Well, it finally hit me.

The emotion that had been bubbling to the brim, but not quite over, all week at seemingly strange times finally found it's way overflowing last night after Meet the Teacher. I'm sure those whom read this and my FB page may be a little tired of my whinning, but I am just shocked that I have reacted so strongly! I was a teacher. I consider myself a fairly strong person (yes, I know, those who know me are saying - but I did defy death without a tear for several hours!!), and Gracie too has always done so well with transition; eager to try new things and meet new people. I expected sentimental sadness, but not gut-wrenching emotional instability!!

Greg and I had prayed fervently about her school. And particularly all summer about "a teacher who will be best for her." I have no doubt that she is; for we laid it in God's hands, so we know He is "caus(ing) all things to work together for good to those who love God, to those who are called according to His purpose" (Romans 8:28). And we had a very nice and friendly time with her. Gracie even took it upon herself to return to the room after initially leaving to tell her good-bye and give her a hug. Let me just tell you. My little one is sweet - but only when she wants to be. She cannot be persuaded, nor is she known for it by those who know her best. So that moment should give me comfort in knowing that she feels good about school and her teacher. Thank you Lord for that as a reminder of Your work in her little life.

There are other issues that I cannot write about here. Ones that I wasn't wanting to face just yet with her, and still may not have to in the way I am thinking on it now. But the Lord reminded me not only of the verse above, but also Jeremiah 29:11:

"For I know the plans I have for you, declares the Lord, plans to prosper you and not to harm you; plans for a hope and a future."

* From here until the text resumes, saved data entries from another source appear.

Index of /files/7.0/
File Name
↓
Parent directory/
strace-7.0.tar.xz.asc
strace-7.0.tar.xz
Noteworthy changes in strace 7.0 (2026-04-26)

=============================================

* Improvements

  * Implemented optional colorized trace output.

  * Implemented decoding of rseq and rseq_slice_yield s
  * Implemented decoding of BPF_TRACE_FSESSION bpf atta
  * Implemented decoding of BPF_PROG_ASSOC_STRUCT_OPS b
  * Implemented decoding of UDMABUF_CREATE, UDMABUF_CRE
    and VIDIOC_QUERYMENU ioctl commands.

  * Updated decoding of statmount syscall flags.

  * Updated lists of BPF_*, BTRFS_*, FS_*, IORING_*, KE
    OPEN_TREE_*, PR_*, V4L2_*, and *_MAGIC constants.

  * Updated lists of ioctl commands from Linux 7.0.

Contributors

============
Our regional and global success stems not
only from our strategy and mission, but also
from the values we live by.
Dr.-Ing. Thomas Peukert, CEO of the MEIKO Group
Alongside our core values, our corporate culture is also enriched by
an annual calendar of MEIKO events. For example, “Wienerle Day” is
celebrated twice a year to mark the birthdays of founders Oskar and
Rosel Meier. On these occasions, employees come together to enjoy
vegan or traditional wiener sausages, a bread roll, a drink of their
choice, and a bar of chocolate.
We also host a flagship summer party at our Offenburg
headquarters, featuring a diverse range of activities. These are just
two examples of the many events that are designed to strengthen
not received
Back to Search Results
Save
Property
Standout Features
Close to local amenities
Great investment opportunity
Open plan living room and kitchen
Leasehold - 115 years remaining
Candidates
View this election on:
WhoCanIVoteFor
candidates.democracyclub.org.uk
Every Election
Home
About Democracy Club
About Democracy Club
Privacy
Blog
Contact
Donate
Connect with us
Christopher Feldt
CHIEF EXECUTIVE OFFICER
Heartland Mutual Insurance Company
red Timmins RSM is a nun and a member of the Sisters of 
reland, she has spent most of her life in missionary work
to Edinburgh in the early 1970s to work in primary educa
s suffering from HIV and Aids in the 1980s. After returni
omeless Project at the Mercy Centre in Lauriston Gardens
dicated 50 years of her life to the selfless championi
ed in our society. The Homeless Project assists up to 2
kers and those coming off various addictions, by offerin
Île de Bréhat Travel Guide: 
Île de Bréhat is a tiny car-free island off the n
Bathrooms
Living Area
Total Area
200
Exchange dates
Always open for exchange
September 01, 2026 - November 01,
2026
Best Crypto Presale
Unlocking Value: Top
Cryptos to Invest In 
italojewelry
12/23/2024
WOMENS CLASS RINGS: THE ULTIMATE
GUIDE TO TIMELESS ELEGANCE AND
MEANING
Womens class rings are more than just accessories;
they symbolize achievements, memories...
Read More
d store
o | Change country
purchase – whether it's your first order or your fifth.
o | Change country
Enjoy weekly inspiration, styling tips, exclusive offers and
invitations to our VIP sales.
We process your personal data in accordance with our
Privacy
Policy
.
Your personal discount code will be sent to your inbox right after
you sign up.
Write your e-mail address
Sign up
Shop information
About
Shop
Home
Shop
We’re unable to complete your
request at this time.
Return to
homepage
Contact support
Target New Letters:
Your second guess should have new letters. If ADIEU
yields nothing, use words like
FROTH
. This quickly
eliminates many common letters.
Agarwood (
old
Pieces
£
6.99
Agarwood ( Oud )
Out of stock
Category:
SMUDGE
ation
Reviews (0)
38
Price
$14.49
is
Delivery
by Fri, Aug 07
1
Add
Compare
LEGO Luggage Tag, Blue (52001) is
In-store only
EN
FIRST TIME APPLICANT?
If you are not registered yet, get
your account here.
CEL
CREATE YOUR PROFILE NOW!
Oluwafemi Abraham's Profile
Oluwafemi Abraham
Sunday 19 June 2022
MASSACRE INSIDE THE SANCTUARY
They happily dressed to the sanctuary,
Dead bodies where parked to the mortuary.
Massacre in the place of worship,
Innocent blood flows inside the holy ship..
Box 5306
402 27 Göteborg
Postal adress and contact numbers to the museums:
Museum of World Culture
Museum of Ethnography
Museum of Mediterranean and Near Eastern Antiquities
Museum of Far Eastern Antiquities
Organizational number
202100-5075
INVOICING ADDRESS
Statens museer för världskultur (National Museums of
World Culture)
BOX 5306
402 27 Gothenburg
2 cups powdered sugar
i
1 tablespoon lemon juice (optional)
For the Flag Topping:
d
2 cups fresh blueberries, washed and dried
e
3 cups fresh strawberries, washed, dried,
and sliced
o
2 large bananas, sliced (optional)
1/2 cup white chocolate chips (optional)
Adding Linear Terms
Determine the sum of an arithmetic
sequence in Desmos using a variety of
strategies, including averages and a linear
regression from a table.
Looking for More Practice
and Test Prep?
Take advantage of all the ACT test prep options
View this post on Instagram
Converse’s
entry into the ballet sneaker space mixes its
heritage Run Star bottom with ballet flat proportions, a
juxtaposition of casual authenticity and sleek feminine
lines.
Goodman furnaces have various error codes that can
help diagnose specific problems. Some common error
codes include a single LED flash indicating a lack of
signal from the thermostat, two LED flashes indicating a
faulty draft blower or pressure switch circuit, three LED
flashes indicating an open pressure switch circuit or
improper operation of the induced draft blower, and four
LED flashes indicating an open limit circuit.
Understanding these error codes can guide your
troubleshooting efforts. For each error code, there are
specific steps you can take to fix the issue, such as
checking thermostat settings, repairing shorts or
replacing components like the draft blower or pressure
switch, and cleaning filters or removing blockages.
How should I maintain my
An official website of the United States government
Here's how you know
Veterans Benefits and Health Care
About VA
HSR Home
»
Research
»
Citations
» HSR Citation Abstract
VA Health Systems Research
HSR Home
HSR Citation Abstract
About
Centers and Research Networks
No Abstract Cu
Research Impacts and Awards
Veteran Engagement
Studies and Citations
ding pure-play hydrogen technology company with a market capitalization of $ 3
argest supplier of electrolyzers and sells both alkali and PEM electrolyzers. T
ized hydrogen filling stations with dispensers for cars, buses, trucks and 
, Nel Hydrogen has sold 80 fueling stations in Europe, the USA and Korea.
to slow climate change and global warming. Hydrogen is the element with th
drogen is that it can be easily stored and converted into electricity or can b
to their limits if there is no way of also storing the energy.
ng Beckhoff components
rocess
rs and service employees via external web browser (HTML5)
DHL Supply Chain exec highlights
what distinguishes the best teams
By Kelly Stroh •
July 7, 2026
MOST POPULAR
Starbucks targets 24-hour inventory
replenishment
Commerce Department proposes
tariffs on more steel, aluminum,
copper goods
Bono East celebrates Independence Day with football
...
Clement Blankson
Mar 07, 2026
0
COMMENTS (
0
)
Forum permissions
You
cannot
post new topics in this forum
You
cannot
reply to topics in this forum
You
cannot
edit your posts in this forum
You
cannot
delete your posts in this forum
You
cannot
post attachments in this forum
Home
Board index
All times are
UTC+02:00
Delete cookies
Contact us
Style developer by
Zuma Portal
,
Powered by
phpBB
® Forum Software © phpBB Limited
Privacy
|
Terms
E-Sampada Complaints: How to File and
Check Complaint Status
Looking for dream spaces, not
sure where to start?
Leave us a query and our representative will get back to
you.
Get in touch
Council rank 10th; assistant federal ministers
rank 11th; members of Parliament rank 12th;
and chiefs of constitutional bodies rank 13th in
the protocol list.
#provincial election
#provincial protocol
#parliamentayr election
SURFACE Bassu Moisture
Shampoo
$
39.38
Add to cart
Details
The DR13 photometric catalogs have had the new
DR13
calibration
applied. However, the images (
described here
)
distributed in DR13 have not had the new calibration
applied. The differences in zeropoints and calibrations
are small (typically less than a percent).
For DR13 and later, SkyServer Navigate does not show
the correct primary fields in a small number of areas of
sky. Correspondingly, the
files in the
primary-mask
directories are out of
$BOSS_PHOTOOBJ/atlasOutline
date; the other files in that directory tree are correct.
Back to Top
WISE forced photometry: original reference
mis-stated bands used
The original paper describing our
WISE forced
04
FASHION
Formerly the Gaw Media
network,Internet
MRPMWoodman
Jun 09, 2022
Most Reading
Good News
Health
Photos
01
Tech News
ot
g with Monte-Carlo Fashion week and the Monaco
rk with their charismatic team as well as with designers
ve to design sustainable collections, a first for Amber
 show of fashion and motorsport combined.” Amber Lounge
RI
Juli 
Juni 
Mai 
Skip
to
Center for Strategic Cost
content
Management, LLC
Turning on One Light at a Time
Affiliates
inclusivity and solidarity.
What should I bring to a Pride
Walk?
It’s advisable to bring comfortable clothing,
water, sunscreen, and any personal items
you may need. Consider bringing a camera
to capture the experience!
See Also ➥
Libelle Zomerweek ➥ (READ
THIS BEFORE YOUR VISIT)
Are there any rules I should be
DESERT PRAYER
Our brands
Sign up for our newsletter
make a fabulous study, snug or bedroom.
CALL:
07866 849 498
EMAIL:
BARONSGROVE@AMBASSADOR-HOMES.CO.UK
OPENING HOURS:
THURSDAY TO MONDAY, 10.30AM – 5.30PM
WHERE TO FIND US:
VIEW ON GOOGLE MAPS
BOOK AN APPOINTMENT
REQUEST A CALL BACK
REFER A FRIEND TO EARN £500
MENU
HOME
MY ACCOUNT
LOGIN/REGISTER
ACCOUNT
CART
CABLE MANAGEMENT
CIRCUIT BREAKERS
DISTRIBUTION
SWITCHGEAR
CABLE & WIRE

I know I have a battle ahead. I feel it in my spirit and God has been preparing me for it for a while. But I know this is His plan. He told our family that "you are a city set on a hill . . . let your light shine before men, that they may see your good deeds and praise your Father in heaven." (Matt. 5:14,16) We are up for that challenge, I am up for that challenge, but man, is it hard work. Gracie and Wes will be so prepared to face the world as long as we stay diligent in our teaching at home. You spend all their lives protecting them from all harm. Letting go little by little. And now the baby steps are gone. I feel like I'm throwing her to the wolves!

But . . .

"God has not given us a spirit of fear, but of power, and of love, and of discipline." 2Tim. 1:7

2 comments:

Bibby said...

I'm afraid it doesn't get any easier. By the time they leave for college you will have forgotten the gut wrenching sobs that accompanied their first day of school. And, guess what? You will remember them as soon as they hit again. But, take heart, God is just as present with them on the first day of college as He was on that first day of Kindergarten. And His grace is sufficient for all of those gut-wrenching times.
Deut. 31:8

Anonymous said...

I will be praying as you head down this journey. God is so good and so sweet in leading us and I know he won't take us anywhere that He won't take care of us. I know myself because I would never have been able to walk down this road we are on without His strenth. I love reading your blog and I love seeing the children! You write beautifully! Thanks for sharing!